Le bilan chiffré varie selon l'heure du relevé. ANSA évoque « plus de 600 » annulations en cours de journée mardi ; Adnkronos, citant Flightradar24, porte le total à 1 055 vols annulés « d'ici 20 heures, heure italienne ». Mercredi, ANSA rapporte que la veille avait finalement compté 1 300 annulations, avant que 177 vols supplémentaires ne s'y ajoutent mercredi, la quasi-totalité à Heathrow.
Au-delà des chiffres, la presse italienne retient surtout le vécu des voyageurs. Adnkronos cite Josie Donoghue, une opératrice sanitaire restée bloquée trois heures sur le tarmac de Gatwick avant un vol vers l'Irlande : traverser l'aéroport, confie-t-elle à la Press Association, « a été comme essayer de sortir d'Alcatraz ». British Airways a dû annuler ou dérouter plus de 100 vols, touchant « des dizaines de milliers » de clients ; Ryanair revendique plus de 65 000 passagers concernés et plus de 50 vols annulés. Liverpool, Birmingham, Édimbourg et l'aéroport de Dublin, qui a annulé « des dizaines de vols », complètent le tableau.
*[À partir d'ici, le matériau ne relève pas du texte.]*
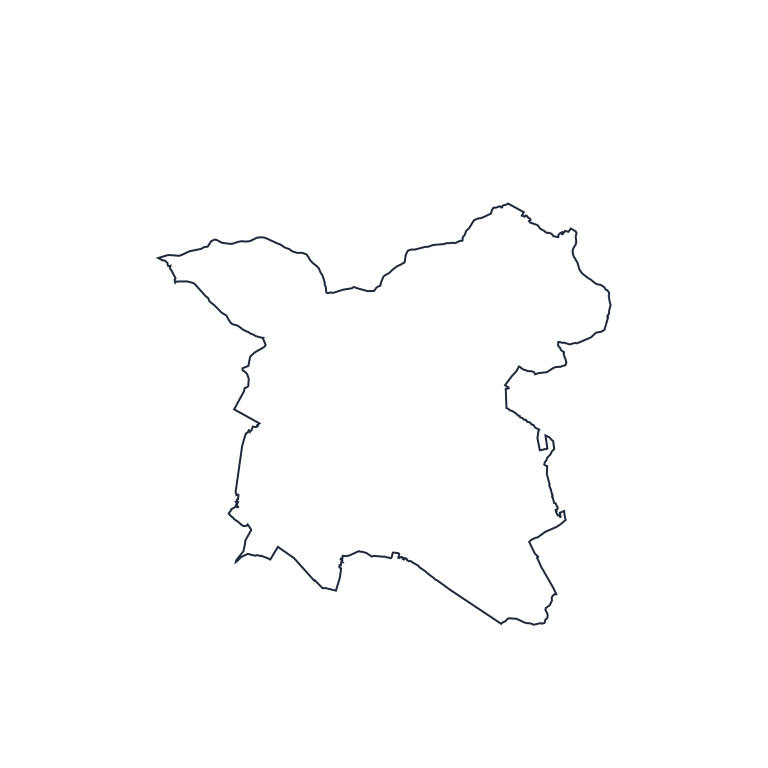 the district of Stanita, Neamt, Romania, rotated 300°
{"feature_id": "2599482B66033440846338", "entity_name": "Stanita", "entity_type": "district", "adm_level": 2, "iso_a3": "ROU", "parent_name": "Romania", "parent_adm1": "Neamt", "projection": "orthographic", "projection_center": [27.139, 47.016], "detail": "fine", "context": "isolated", "style": "outline", "palette": "slate", "viewbox_px": 768, "rotation_deg": 300, "n_neighbors": 0, "source": "geoboundaries", "source_scale": "gbopen_adm2", "svg_char_len": 6166}
<svg xmlns="http://www.w3.org/2000/svg" viewBox="0 0 768 768"><g transform="rotate(300 384 384)"><path d="M234.9,605.4L236.2,605.6L239.1,607.7L242.6,608.5L243.7,609.6L246.9,616.1L247.7,625.1L248.1,626.8L249.8,630.2L250.5,634.2L254.8,638.7L255.3,639.4L255.3,640.5L257.4,642.5L260.8,641.6L262.8,642.5L265.4,641.5L267.1,639.9L268.9,636.9L270.7,636.1L275.5,638.2L280.5,637.7L282.9,636.0L285.0,636.1L287.0,636.7L288.1,638.3L292.0,632.7L304.1,611.8L310.2,603.3L311.3,603.9L311.9,602.7L312.4,599.7L319.8,588.7L322.4,589.3L326.7,592.2L327.9,593.7L336.5,597.5L346.7,605.0L350.9,607.1L357.1,609.3L360.5,606.1L364.1,603.5L360.3,600.7L357.3,603.4L356.9,603.1L358.3,601.5L357.1,600.5L358.7,597.6L359.7,596.6L360.4,596.9L360.8,595.7L362.7,596.7L364.2,596.0L364.6,594.8L366.4,592.4L366.0,590.8L370.2,586.8L370.2,586.1L372.1,585.6L372.1,585.0L376.6,580.7L378.6,577.9L379.6,577.8L387.6,569.9L394.5,566.4L394.2,565.2L394.4,563.0L396.8,562.4L399.2,562.8L401.5,562.2L406.0,563.3L409.9,563.1L412.7,564.0L419.2,559.0L419.4,557.1L420.5,554.0L420.2,549.6L409.7,557.8L404.5,552.1L413.9,543.9L420.2,541.4L422.1,541.2L421.8,537.0L422.1,535.9L423.1,534.6L423.2,533.6L422.6,532.1L423.2,531.4L423.6,529.4L422.9,526.9L423.3,526.3L423.3,525.7L423.8,525.3L423.8,524.2L423.0,523.0L423.7,521.1L423.2,518.5L424.2,517.4L423.7,516.2L424.6,512.2L424.7,508.5L424.2,506.5L424.6,503.9L424.4,502.1L440.8,491.8L442.5,494.1L443.3,493.7L443.5,489.4L454.8,490.8L461.4,492.3L466.6,492.1L466.8,493.1L466.3,495.4L466.3,498.7L467.0,499.9L466.9,501.7L468.9,505.6L469.3,507.9L468.0,510.1L470.8,512.5L475.6,519.1L482.7,522.7L484.8,524.6L487.5,528.7L488.2,529.0L491.0,531.7L493.6,531.3L496.6,528.5L497.5,527.0L499.9,524.5L501.6,524.1L501.8,520.5L503.5,518.1L504.2,515.6L507.5,513.9L507.9,514.2L508.9,518.0L509.8,519.1L511.2,525.2L514.2,527.9L515.3,529.5L515.7,530.8L528.0,540.0L534.5,542.0L537.7,545.8L540.1,547.3L541.3,547.8L553.8,544.7L553.6,544.0L555.3,543.3L556.4,543.8L557.2,543.7L560.7,542.1L565.9,540.7L567.7,538.6L572.7,534.5L574.1,534.3L575.6,533.2L576.9,530.6L576.5,529.0L577.8,526.7L578.1,525.1L578.1,521.8L577.0,518.8L576.8,516.6L577.8,510.8L577.8,507.2L578.8,500.8L579.6,498.4L581.0,495.9L585.7,491.0L589.5,484.3L592.4,481.5L594.1,480.5L597.2,480.1L600.5,480.3L603.2,479.5L607.3,476.4L611.1,475.2L612.0,473.6L612.1,468.1L608.0,467.6L607.0,464.1L603.7,464.0L602.8,463.6L602.8,463.2L604.4,462.3L602.8,461.2L600.4,460.5L598.3,461.5L596.7,456.8L597.5,455.4L597.8,453.0L597.3,450.9L596.6,450.3L596.3,447.9L596.7,446.2L596.6,441.5L598.2,438.1L598.3,437.2L596.9,429.7L597.7,428.1L599.2,428.9L599.9,428.4L600.2,427.7L600.1,425.9L601.0,423.6L600.5,422.2L599.3,422.2L598.7,419.2L602.7,419.1L602.3,401.3L599.6,399.6L598.9,398.4L597.3,397.5L596.0,398.0L595.6,397.6L595.8,396.1L595.4,394.9L593.1,393.2L591.2,390.6L588.6,390.5L585.1,391.4L578.6,387.0L576.0,384.9L574.2,382.5L570.6,380.0L561.5,379.8L557.6,378.6L553.5,379.4L550.4,378.8L547.8,380.2L547.2,380.2L546.0,378.2L542.4,375.8L541.3,374.6L540.4,372.3L539.0,370.9L537.5,368.0L535.2,366.0L529.0,357.1L524.7,353.4L523.7,351.5L515.6,343.2L514.4,340.8L511.9,338.3L510.6,338.0L506.7,338.3L499.6,341.0L495.1,338.4L493.1,336.8L488.2,334.6L482.5,332.9L479.2,330.8L476.6,329.8L469.6,330.8L467.6,331.7L463.9,329.3L459.7,328.9L456.3,323.5L453.4,312.4L453.1,309.8L452.2,308.8L451.0,308.5L445.3,301.5L437.4,294.3L436.6,291.9L434.6,290.1L434.4,289.3L434.6,288.1L438.9,285.1L440.7,282.6L442.1,282.1L445.3,278.7L447.7,275.8L448.6,273.6L451.5,269.9L452.4,267.3L453.1,262.0L454.7,257.1L455.6,256.2L457.5,252.0L456.7,247.6L454.1,243.2L453.0,238.0L453.5,234.5L452.6,230.2L453.0,224.2L452.5,221.8L451.2,208.3L450.6,206.2L449.3,203.7L447.1,200.8L440.5,196.3L438.1,192.8L436.4,189.2L434.0,186.4L429.9,182.8L428.6,181.0L425.3,173.2L425.1,167.3L424.5,165.2L421.3,162.9L414.7,162.6L412.8,159.9L409.5,158.0L401.7,149.2L394.5,144.2L392.5,142.3L388.4,133.7L387.1,131.9L380.2,125.5L380.4,130.5L381.3,132.6L380.5,136.1L379.2,136.8L378.2,138.3L379.6,139.9L376.9,141.0L376.1,143.1L371.3,150.6L369.5,150.5L367.3,152.6L368.8,153.0L369.5,153.9L374.4,162.2L375.9,167.6L376.1,169.8L370.9,185.5L370.5,188.7L368.6,191.1L368.2,192.1L367.3,198.0L364.6,207.8L364.5,213.2L360.9,219.3L360.1,221.8L360.1,223.4L361.4,228.2L360.6,234.9L360.8,238.5L361.2,241.0L360.9,242.9L361.5,247.0L361.3,248.7L363.0,255.2L363.7,256.5L362.7,256.7L359.1,261.4L358.2,262.1L356.0,261.7L346.8,256.3L341.3,254.5L339.9,254.7L331.9,257.5L326.8,253.6L325.2,254.6L324.9,258.6L323.9,260.8L321.0,264.2L314.3,267.5L312.7,266.9L310.9,265.4L307.6,266.4L287.1,266.9L287.6,295.9L284.7,294.7L284.4,294.9L284.3,295.7L283.8,295.6L282.7,294.6L281.5,291.7L277.5,292.4L276.4,291.7L276.3,290.6L275.4,291.4L275.5,290.1L273.6,290.2L272.3,289.2L270.2,289.5L259.5,292.1L216.0,309.6L214.9,311.2L214.0,311.7L215.1,312.6L215.1,313.5L211.2,315.2L210.5,314.5L209.1,315.2L208.0,314.5L207.6,315.4L208.1,316.0L208.8,316.1L208.9,316.5L206.4,316.9L206.2,316.3L205.5,316.6L204.9,316.3L204.2,317.0L204.9,318.1L204.9,318.9L204.6,319.2L204.0,318.8L204.0,318.0L203.5,316.9L199.2,314.4L198.5,314.7L194.3,314.2L193.0,317.6L192.8,319.8L192.0,322.0L191.7,326.6L190.8,330.9L190.7,333.1L191.1,334.0L192.8,336.1L194.2,336.2L191.6,341.6L190.9,342.0L178.8,342.2L177.0,343.2L168.9,345.9L157.7,344.2L155.9,344.7L158.9,345.9L162.4,346.6L168.5,350.8L169.2,351.9L169.7,354.7L171.0,358.4L172.4,359.7L173.2,363.0L173.8,363.4L175.0,370.5L175.1,373.3L189.9,373.5L188.2,393.2L179.0,421.3L178.8,422.2L179.4,422.3L176.4,433.0L178.0,435.2L181.0,445.7L194.6,442.5L202.8,439.1L202.9,437.0L205.0,436.2L205.3,437.3L208.6,436.0L208.9,436.9L209.2,436.1L210.4,436.1L210.6,434.1L211.6,434.1L212.0,435.2L214.6,434.1L215.7,436.8L218.0,439.6L226.7,445.8L226.8,447.0L227.9,449.2L228.9,453.6L228.4,459.7L230.2,461.3L233.8,469.3L234.9,470.9L235.1,473.0L236.0,474.7L236.4,476.9L237.6,477.3L242.3,476.0L242.9,476.7L244.6,480.8L244.5,482.1L240.7,483.3L240.9,484.1L242.9,485.4L243.1,487.4L242.0,487.4L241.8,488.4L242.1,489.2L243.9,489.6L243.9,490.0L243.8,491.3L243.0,492.1L243.0,494.2L243.8,495.2L244.0,496.4L243.6,499.7L243.9,500.7L243.7,502.9L243.9,504.4L243.0,506.2L242.5,513.3L241.7,516.8L240.8,524.4L240.3,525.9L240.5,528.3L238.8,544.4L234.9,605.4Z" fill="none" stroke="#1e293b" stroke-width="2"/></g></svg>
Sur la cause, l'ANSA écarte d'emblée toute piste de cyberattaque ou de « guerre hybride » russe, hypothèses pourtant agitées récemment au Royaume-Uni et en Europe sur fond de conflit ukrainien. NATS, cité par Adnkronos, a reconnu un retour à la normale « plus long que prévu », s'est dit « extrêmement frustré » et a présenté des excuses « sans réserve ». L'Autorité britannique de l'aviation civile a réclamé un « rapport complet » à l'organisme.
La presse italienne ne relie pas explicitement l'épisode à la panne de 2023, ni à une éventuelle convocation politique du patron de NATS : l'angle privilégié reste celui du chaos vécu au sol par les passagers, plus que celui des responsabilités institutionnelles britanniques.